[PROMPT]
Wherever a line of the data contains "size", copy that line.

[Source data]
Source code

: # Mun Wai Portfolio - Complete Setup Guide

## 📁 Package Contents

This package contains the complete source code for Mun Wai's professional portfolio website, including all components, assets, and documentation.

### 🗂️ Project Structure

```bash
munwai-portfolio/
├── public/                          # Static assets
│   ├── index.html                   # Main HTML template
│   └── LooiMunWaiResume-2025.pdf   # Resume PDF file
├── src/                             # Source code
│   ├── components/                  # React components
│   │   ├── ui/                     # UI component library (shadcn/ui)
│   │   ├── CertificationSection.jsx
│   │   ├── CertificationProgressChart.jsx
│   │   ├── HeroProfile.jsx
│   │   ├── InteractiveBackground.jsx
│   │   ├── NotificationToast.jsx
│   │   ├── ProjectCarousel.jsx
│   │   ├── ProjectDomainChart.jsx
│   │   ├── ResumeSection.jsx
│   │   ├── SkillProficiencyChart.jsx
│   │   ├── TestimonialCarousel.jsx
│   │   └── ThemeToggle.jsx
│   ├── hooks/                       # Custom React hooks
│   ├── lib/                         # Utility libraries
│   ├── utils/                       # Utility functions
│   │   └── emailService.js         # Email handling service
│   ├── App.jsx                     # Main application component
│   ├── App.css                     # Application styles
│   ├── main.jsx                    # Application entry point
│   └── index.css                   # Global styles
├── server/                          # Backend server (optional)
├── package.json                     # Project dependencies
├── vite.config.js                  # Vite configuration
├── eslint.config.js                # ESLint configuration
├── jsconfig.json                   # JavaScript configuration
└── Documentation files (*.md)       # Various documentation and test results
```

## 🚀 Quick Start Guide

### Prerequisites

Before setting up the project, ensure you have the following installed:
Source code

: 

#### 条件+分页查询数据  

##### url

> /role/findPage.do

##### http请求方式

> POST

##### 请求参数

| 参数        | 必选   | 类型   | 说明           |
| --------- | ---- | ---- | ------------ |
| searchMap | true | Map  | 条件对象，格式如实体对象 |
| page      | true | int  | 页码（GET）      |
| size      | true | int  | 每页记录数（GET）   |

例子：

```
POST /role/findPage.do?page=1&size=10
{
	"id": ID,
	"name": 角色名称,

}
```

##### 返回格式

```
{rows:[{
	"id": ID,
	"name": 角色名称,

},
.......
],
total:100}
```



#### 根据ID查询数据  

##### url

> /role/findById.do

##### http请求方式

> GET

[SOLUTION TO THIS EXERCISE]
| size      | true | int  | 每页记录数（GET）   |
POST /role/findPage.do?page=1&size=10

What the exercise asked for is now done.